■ Task objective: Each line of the records below that holds "string" should be returned.

------ The records

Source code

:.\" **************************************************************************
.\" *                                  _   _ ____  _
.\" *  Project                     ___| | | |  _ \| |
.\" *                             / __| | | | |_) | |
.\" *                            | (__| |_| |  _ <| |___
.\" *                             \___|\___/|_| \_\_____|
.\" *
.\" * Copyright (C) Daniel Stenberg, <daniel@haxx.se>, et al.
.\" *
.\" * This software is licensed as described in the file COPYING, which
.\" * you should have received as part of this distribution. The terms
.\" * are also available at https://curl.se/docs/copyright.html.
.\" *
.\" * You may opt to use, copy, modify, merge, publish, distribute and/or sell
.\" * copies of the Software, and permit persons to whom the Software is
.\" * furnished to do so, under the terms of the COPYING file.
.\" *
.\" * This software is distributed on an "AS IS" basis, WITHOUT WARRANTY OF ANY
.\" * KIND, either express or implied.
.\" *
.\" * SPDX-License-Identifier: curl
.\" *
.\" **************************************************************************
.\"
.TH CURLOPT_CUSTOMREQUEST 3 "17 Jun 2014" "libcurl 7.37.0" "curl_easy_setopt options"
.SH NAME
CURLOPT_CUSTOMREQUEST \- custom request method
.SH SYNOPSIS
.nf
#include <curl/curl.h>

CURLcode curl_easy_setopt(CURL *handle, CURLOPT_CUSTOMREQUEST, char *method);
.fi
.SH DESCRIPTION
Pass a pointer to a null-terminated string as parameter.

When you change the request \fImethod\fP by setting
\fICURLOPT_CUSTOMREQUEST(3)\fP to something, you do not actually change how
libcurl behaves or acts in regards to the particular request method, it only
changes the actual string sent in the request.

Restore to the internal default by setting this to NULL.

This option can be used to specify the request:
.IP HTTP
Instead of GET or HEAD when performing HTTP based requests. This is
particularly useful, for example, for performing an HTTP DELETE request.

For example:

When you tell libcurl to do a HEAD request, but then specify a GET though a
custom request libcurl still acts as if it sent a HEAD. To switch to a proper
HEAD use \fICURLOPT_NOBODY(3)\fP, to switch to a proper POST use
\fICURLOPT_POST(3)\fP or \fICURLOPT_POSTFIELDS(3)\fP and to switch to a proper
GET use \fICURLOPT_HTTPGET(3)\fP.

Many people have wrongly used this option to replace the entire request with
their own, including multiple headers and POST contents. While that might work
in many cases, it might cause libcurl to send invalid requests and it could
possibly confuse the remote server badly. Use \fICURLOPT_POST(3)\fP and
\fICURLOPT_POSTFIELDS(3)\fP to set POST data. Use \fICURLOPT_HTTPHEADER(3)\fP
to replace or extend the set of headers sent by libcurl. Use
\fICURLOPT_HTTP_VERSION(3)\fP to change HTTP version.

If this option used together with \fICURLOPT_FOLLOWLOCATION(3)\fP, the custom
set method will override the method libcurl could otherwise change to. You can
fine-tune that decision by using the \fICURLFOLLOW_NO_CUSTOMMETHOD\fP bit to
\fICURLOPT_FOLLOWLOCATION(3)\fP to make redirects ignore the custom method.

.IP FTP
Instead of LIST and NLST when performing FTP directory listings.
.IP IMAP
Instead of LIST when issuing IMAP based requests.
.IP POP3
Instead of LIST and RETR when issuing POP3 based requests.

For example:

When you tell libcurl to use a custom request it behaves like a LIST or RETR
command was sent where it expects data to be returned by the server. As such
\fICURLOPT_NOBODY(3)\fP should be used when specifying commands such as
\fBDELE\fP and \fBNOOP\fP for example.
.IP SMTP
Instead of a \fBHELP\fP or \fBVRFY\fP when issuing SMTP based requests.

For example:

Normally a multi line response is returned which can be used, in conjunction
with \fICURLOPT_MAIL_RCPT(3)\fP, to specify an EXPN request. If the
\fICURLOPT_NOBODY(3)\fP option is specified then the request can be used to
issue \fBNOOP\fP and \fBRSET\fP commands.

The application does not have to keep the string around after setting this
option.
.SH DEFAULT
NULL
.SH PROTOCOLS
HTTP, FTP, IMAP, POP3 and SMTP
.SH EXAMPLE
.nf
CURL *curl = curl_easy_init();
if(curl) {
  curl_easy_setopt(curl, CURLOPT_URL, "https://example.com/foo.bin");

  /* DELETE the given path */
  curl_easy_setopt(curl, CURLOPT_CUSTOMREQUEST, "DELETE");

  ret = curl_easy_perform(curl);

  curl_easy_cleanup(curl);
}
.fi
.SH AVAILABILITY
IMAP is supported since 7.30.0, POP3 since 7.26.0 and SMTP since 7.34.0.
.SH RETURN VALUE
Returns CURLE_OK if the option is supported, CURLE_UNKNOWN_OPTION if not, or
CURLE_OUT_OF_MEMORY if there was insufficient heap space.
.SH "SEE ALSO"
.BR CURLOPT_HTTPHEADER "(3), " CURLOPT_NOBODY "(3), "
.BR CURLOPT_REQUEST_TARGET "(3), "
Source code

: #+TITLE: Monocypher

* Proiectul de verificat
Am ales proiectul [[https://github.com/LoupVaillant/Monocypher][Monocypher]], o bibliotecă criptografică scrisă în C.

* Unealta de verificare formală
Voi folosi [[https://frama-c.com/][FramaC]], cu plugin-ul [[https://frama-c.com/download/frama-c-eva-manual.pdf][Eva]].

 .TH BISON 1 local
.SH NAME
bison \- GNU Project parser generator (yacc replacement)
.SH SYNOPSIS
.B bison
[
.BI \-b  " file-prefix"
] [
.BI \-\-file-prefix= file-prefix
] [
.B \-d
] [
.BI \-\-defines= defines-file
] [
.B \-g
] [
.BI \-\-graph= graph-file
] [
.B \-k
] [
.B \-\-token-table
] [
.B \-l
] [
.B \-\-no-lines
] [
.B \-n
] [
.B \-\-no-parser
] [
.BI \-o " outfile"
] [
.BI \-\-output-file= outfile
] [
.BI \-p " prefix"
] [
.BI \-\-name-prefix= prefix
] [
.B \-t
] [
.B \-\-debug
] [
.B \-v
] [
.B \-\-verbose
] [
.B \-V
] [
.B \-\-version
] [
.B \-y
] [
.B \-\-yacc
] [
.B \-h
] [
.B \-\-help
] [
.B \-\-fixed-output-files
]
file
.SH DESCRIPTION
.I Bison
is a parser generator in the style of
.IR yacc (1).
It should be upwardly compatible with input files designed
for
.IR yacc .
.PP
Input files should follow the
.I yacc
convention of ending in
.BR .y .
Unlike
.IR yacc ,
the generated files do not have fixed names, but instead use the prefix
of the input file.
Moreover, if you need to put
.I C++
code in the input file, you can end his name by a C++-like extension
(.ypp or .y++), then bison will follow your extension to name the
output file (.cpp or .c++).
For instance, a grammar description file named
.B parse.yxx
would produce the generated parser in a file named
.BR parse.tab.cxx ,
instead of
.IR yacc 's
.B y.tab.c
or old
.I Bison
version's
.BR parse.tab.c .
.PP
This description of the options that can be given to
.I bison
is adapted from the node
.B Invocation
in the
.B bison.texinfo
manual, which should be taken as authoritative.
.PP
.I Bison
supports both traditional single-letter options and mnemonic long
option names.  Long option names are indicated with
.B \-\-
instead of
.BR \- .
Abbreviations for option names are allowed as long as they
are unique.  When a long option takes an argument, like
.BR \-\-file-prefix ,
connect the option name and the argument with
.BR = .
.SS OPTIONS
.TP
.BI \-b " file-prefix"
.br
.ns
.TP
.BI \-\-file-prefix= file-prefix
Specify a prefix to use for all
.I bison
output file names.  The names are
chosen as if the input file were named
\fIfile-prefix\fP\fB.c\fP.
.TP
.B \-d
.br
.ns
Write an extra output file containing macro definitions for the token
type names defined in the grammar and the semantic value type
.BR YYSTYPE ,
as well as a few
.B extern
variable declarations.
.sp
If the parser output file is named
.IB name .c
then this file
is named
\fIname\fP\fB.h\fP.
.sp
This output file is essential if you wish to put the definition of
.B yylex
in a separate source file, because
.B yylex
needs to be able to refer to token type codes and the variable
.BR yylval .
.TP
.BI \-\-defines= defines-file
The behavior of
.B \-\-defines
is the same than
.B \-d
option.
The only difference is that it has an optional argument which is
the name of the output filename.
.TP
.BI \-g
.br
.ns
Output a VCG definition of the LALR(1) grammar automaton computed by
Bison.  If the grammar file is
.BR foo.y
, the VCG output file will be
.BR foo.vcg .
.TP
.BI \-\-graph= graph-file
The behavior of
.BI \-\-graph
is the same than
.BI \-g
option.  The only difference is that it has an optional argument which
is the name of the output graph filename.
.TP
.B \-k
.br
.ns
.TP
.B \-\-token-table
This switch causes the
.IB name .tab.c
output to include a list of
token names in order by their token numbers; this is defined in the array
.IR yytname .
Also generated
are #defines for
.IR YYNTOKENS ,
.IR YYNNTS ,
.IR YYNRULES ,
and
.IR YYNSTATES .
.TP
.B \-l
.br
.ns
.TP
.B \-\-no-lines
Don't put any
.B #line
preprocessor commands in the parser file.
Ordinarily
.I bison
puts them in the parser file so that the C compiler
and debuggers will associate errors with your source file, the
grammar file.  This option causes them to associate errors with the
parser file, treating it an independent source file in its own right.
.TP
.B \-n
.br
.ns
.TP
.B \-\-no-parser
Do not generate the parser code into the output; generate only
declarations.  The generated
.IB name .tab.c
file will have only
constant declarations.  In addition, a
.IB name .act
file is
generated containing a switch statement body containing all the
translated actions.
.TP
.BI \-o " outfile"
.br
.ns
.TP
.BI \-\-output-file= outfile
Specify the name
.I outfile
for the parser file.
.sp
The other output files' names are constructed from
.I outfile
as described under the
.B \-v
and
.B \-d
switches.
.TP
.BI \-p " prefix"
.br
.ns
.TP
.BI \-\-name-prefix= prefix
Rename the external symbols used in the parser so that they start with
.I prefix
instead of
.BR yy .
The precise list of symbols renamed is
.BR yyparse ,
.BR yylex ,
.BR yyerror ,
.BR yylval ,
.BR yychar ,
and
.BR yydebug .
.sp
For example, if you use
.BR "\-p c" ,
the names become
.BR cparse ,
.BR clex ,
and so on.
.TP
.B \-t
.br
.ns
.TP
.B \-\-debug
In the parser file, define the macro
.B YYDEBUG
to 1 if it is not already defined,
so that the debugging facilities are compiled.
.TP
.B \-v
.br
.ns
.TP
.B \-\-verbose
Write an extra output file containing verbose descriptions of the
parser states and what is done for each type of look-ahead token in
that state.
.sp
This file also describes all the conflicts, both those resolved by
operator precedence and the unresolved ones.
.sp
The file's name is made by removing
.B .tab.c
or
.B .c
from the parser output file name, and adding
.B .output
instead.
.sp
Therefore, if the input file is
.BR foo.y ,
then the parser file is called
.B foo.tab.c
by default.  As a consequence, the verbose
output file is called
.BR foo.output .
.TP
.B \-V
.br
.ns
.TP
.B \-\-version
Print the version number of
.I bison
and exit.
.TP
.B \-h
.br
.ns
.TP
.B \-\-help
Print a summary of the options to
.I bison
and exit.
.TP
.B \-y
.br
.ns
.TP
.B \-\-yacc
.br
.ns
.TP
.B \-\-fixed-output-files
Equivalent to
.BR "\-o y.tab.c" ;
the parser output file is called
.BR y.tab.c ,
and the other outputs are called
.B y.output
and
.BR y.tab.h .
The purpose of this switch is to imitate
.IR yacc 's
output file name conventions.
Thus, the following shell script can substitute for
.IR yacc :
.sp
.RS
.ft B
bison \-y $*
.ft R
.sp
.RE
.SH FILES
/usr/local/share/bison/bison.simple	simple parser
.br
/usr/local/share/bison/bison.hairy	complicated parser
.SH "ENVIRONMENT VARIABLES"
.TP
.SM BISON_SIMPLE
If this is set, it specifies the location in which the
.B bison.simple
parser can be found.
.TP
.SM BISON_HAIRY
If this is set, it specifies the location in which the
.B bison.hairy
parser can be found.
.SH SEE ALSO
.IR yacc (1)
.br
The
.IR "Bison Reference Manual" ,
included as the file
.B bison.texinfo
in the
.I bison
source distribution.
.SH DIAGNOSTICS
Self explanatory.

------------

■ Problem solution:
Pass a pointer to a null-terminated string as parameter.
changes the actual string sent in the request.
The application does not have to keep the string around after setting this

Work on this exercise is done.